Oxidative stress induced by chronic hyperglycemia in type 2 diabetes plays a crucial role in progressive loss of β-cell mass through β-cell apoptosis. Glucagon like peptide-1 (GLP-1) has effects on preservation of β-cell mass and its insulin secretory function. GLP-1 possibly increases islet cell mass through stimulated proliferation from β-cell and differentiation to β-cell from progenitor cells. Also, it probably has an antiapoptotic effect on β-cell, but detailed mechanisms are not proven. Therefore, we examined the protective mechanism of GLP-1 in β-cell after induction of oxidative stress. The cell apoptosis decreased to ~50% when cells were treated with 100 µM H(2)O(2) for up to 2 hr. After pretreatment of Ex-4, GLP-1 receptor agonist, flow cytometric analysis shows 41.7% reduction of β-cell apoptosis. This data suggested that pretreatment of Ex-4 protect from oxidative stress-induced apoptosis.

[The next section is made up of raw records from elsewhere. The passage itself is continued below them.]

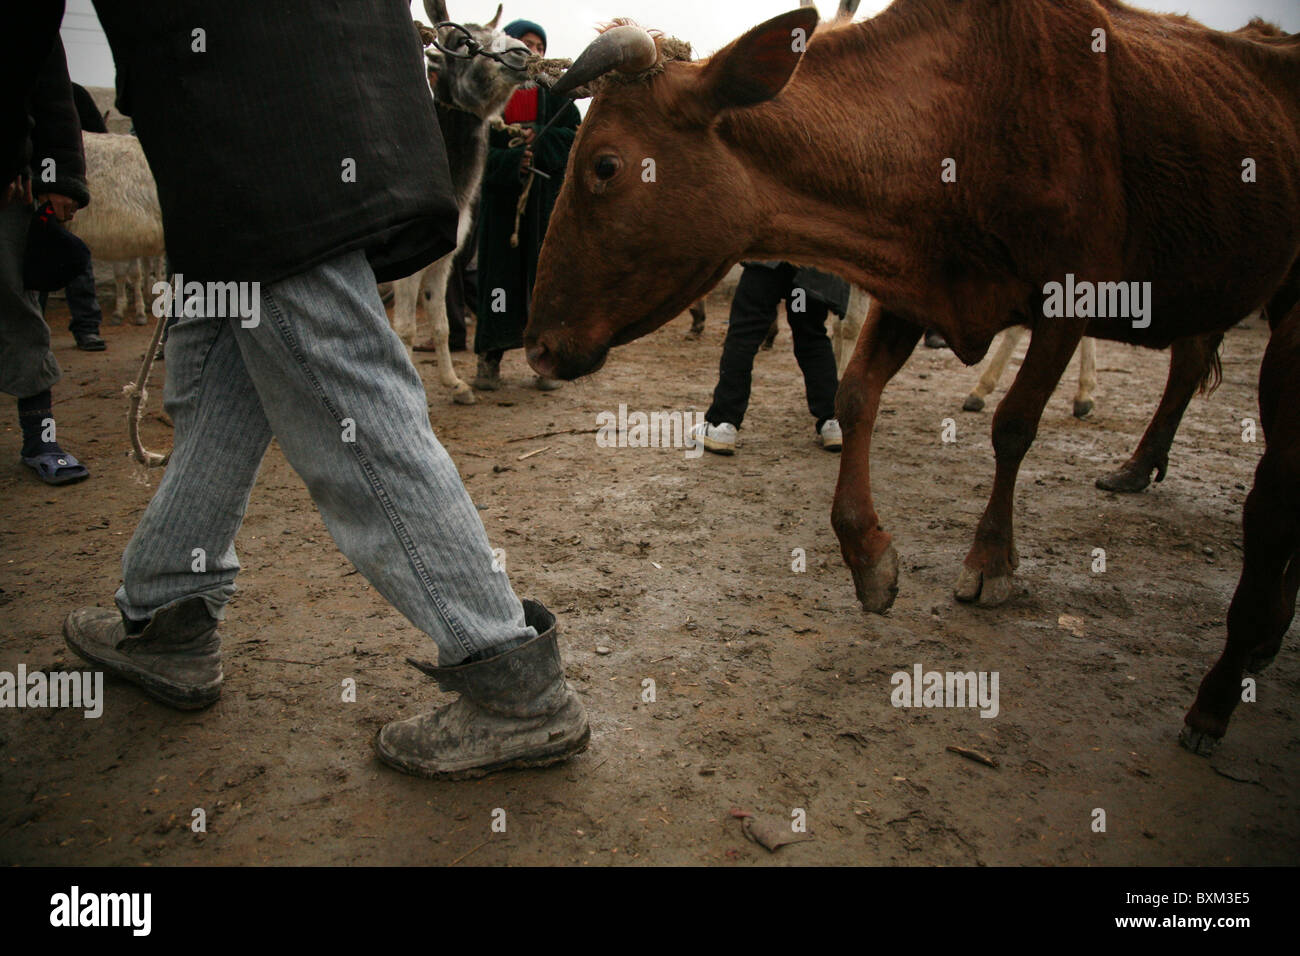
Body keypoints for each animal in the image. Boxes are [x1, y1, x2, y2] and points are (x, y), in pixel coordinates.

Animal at [522, 1, 1294, 613]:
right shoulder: (911, 283)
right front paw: (868, 555)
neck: (964, 119)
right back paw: (1139, 465)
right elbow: (855, 395)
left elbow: (1015, 425)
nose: (536, 346)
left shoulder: (1070, 298)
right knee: (1190, 359)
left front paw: (990, 559)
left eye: (604, 165)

Also, Ex-4 treatment decreased GSK3β activation, JNK phosphorylation and caspase-9, -3 activation and recovered the expression of insulin2 mRNA in β-cell lines and secretion of insulin in human islet. These results suggest that Ex-4 may protect β-cell apoptosis by blocking the JNK and GSK3β mediated apoptotic pathway.

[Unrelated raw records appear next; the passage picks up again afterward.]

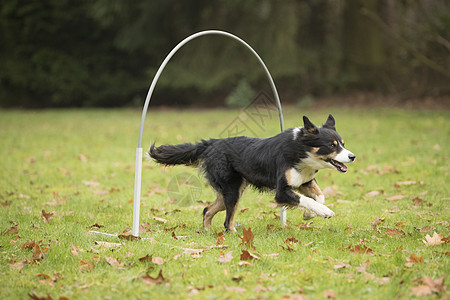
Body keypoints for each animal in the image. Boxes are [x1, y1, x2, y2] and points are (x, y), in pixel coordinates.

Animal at [148, 114, 356, 232]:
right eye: (332, 145)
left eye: (343, 143)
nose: (352, 156)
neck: (300, 150)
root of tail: (212, 143)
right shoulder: (282, 191)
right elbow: (307, 199)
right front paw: (324, 211)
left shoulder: (304, 181)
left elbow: (320, 196)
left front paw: (308, 215)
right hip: (232, 191)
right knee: (227, 222)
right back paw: (234, 236)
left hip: (230, 192)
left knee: (208, 210)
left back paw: (208, 233)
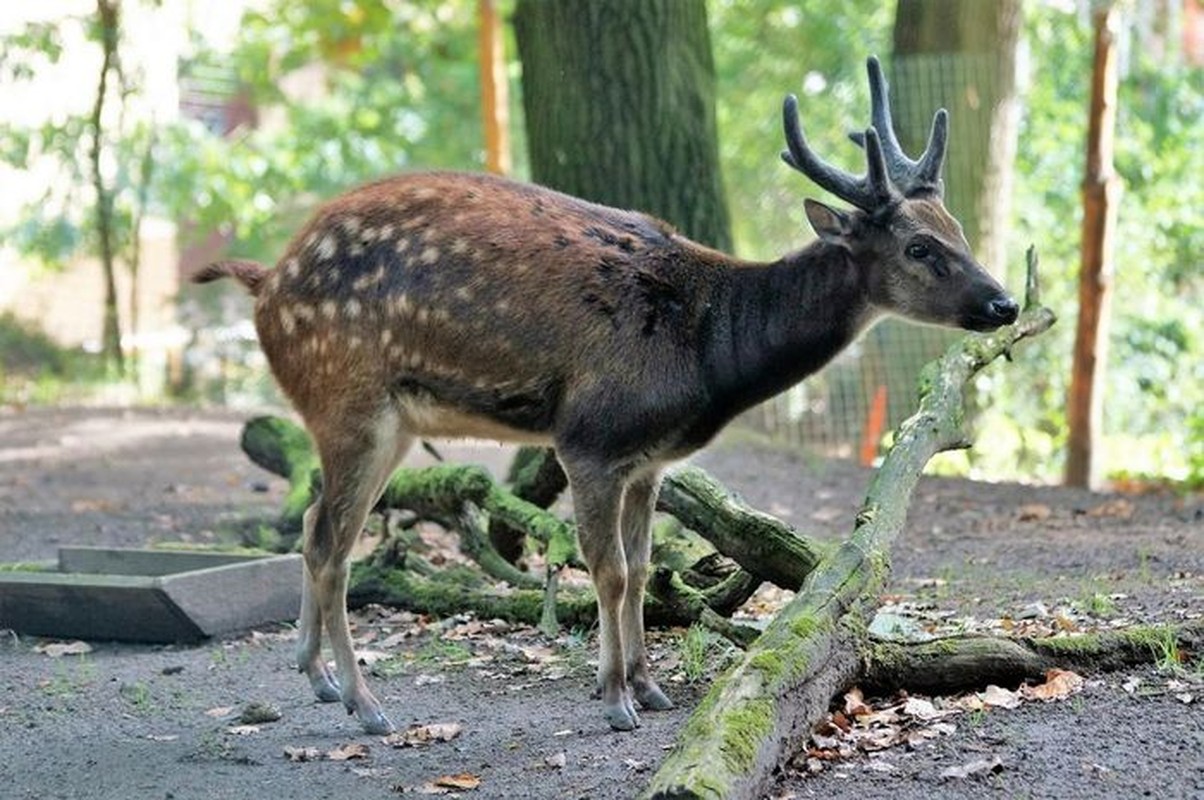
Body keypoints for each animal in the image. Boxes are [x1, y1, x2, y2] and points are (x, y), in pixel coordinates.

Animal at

Keywords: Apoptosis; Exendin-4; Glucagon-Like Peptide 1; Insulin-Secreting Cells; Oxidative Stress.

Fig. 1

Effects of the NAC or Ex-4 on oxidative stress-induced apoptosis. HIT-T15 cells were pretreated NAC (5 mM) or Ex-4 (25 nM), for 1 hr before stress induction. (A) After exposure to 100 µM H₂O₂, HIT-T15 cells apoptosis increased by time. Cells viability was measured with the MTT reduction assay. (B) After treatment of H₂O₂ (100 µM, 2 hr), effects of the NAC or Ex-4 on cell viability were measured by MTT reduction assay. (C) H₂O₂ (100 µM, 4 hr)-induced apoptotic nuclei reduced via NAC or Ex-4. Photographs were taken using a blue filter at a magnification of ×400. (D) Flow cytometric analysis of apoptosis of HIT-T15 cells exposed to H₂O₂ (100 µM, 8 hr). Apoptotic cells were measured by FACS analysis after Annexin V/PI staining. FL1: Annexin V-FITC, FL2: PI. Data are shown as the means±SE of six independent experiments. ^*P<0.001 vs control cells; ^†P<0.001 vs H₂O₂ alone.

Fig. 2

Protective effect of Ex-4 on oxidative stress-induced apoptosis via PI3-kinase/Akt/GSK3β and JNK signaling pathway in human islet. Human islet was pretreated with H89 (PKA inhibitor, 10 µM) or SP600125 (JNK inhibitor, 20 µM). After 30 min, human islet was treated Ex-4 (25 nM), NAC (5 mM) or forskolin (20 µM), for 1 hr before stress induction. After treatment of H₂O₂ (100 µM, 2 hr), (A) In oxidative stress condition, expression change of total Akt, GSK3β, JNK, phospho-Akt (Ser 473), phospho-GSK3β (Ser-9) and phospho-JNK were assessed by western blot. (B) Total JNK, GSK3β, phospho-GSK3β (Ser-9) and phospho-JNK were detected in the absence or presence of SP600125. These results are representative of three independent experiments.

Fig. 3

Protective effect of Ex-4 on caspase-8, 9, and -3 activity in oxidative stress-induced apoptosis. HIT-T15 cells were pretreated with H89 (PKA inhibitor, 10 µM). After 30 min, HIT-T15 cells were treated Ex-4 (25 nM) or NAC (5 mM), for 1 hr before stress induction. After treatment of H₂O₂ (100 µM, 2 hr), (A) Cell lysates were incubated with IETD-pNA, LEHD-pNA and DEVD-pNA for in vitro caspase-8, -9, and -3, respectively. The caspase-8, -9, and -3 activity were measured by the colorimetric assay. (B) Active form of capase-9 and -3 were detected using western blot analysis. Data are shown as the means±S.E. of three independent experiments. ^*P<0.01 vs control cells; ^†P<0.01 vs H₂O₂ alone; ^‡P<0.01 vs Ex-4 or NAC in treated H₂O₂.

Fig. 4

Effects of the Ex-4 on insulin secretion. Human islet was pretreated with H89 (10 µM). After 30 min, HIT-T15 cells or human islet was treated Ex-4 (25 nM) and NAC (5 mM) for 1 hr before stress induction. After treatment of H₂O₂ (100 µM, 2 hr), (A) Expression levels of insulin2 mRNA were examined by real time RT-PCR in HIT-T15 cells. Data were expressed as the rates to the expression levels to GAPDH in the same sample. GAPDH used for loading control. (B) Insulin secretion in human islet was detected by Insulin ELISA kit. Data are shown as the means±S.E. of four independent experiments. ^*P<0.01 vs H₂O₂ alone; ^†P<0.01 vs Ex-4 in treated H₂O₂.